Our survey of positive selection in the ADP populations has essentially relied on the detection of classic selective sweeps that produce distinctive imprints of long haplotypes in the genome. Hernandez et al36 reported that such ‘hard’ selective sweeps are likely to be rare in contrast to polygenic selection or selection on standing variation, although we emphasise that our identification of 140 selected regions across 33 Asian populations is in line with their estimate that <10% of nonsynonymous variants are likely to be advantageous. Furthermore, we were able to consistently identify well-characterised signatures of positive selection, such as at EDAR, which has been functionally established to influence physical traits predominantly found in East Asians,37, 38, 39 which is a valuable reassurance providing proof-of-concept for our findings.
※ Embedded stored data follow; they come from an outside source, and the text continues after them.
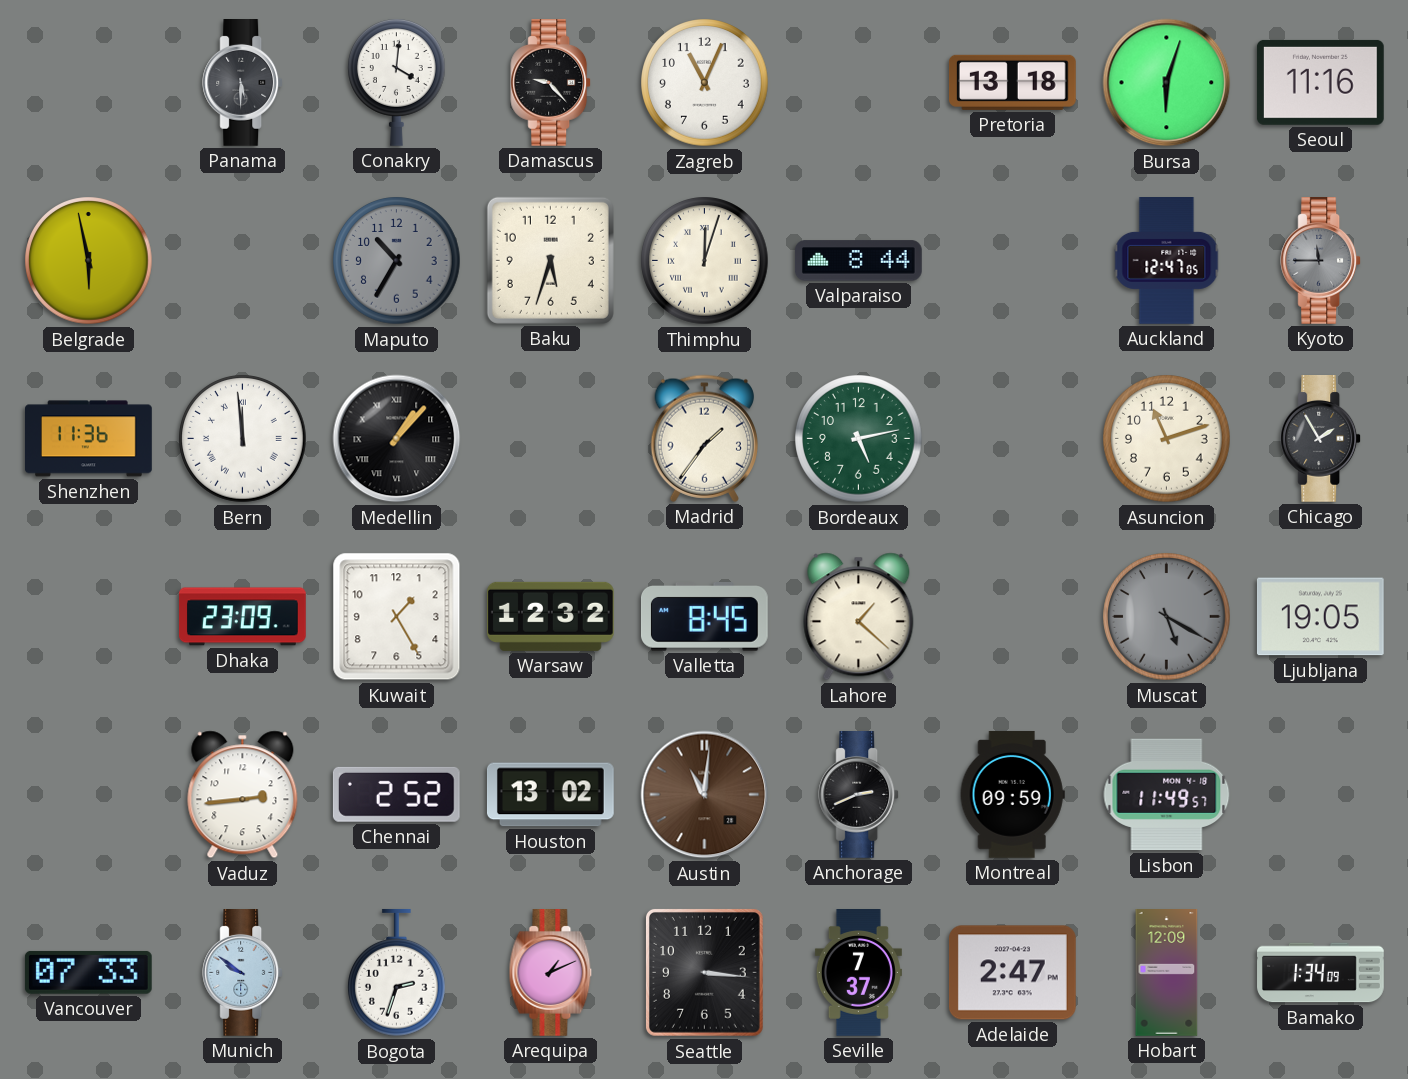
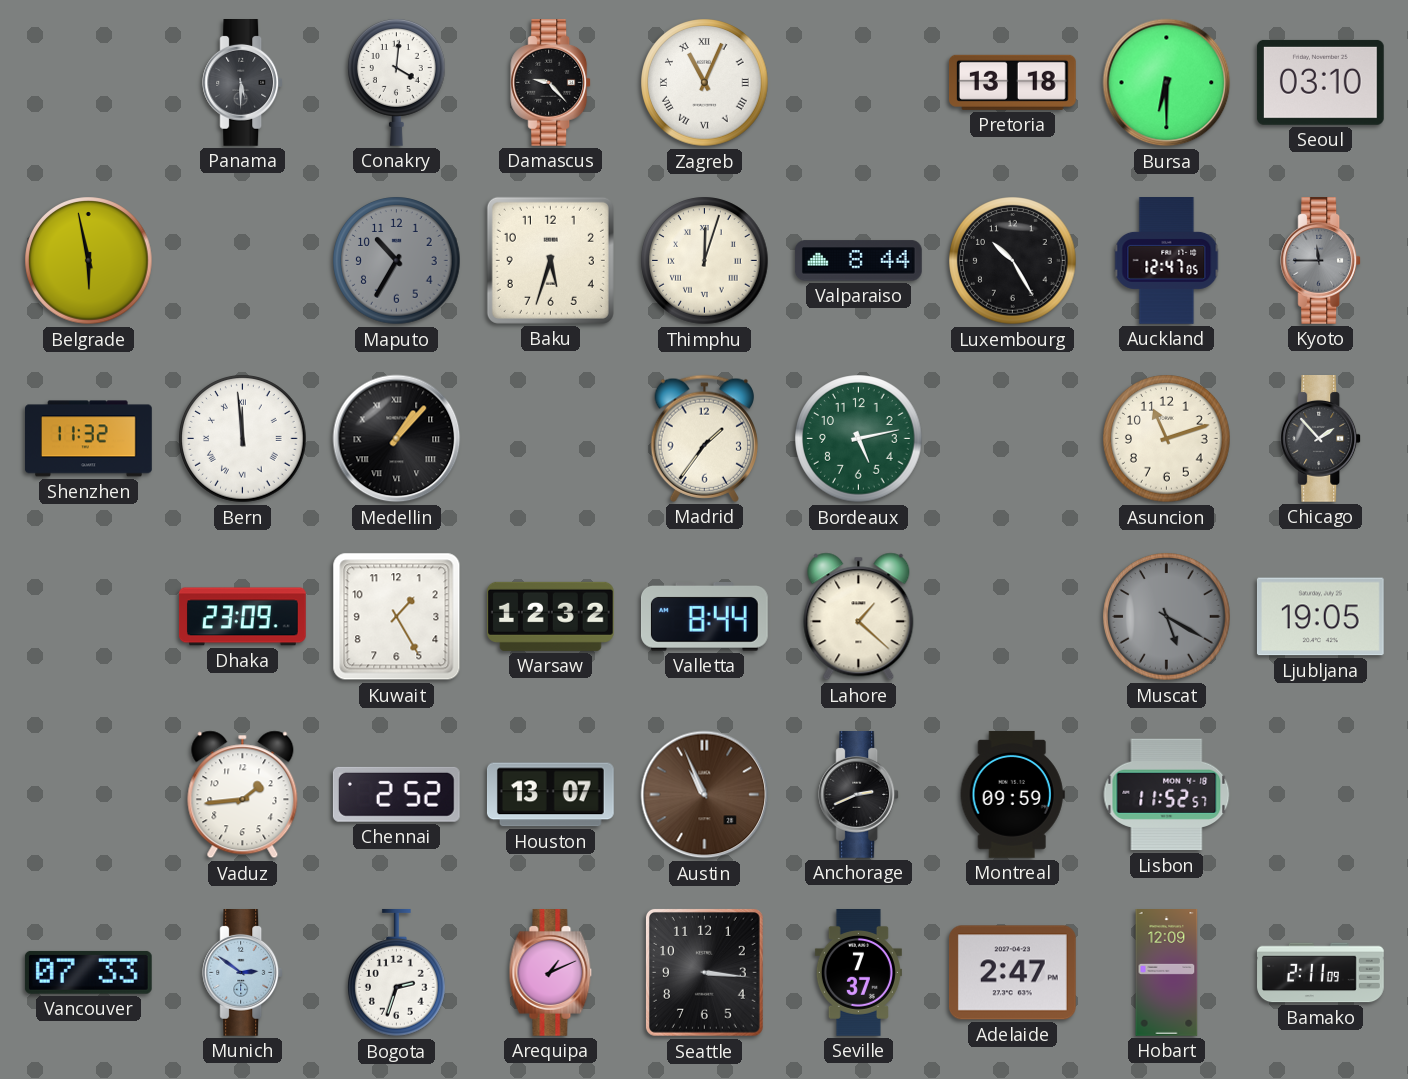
Zagreb numerals: Arabic -> Roman
Bursa: 6:03 -> 6:30
Seoul: 11:16 -> 03:10
Luxembourg: none -> 10:25
Shenzhen: 11:36 -> 11:32
Chicago: 1:55 -> 1:53
Valletta: 8:45 -> 8:44
Vaduz: 2:44 -> 1:44
Houston: 13:02 -> 13:07
Austin: 11:01 -> 10:56
Lisbon: 11:49 -> 11:52
Munich: 9:51 -> 2:51
Bamako: 1:34 -> 2:11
The ADP is the second genomics research network to be developed in Asia following the PASNP, and the present coverage of Asia by the ADP is noticeably incomplete. Numerous populations in Asia are rapidly shrinking in size, where an entire community can possess <50 individuals found within a few consanguineous households. Global efforts studying the population genetics of early human populations have focused predominantly on African communities, and surveys of Asian populations, particularly the indigenous groups in many parts of Southeast Asia, remained sparse and fragmented. Given the significant variations of climate, culture and environment in Asia, the population genetics of Asian populations remained surprisingly unexplored. Valuable insights into human migration and possible links between Asian populations and distant hominin cousins such as the Neanderthals and Denisovans are starting to emerge,40, 41, 42, 43, 44 and this may present the much needed motivation to coordinate efforts to study the population genetics of Asia.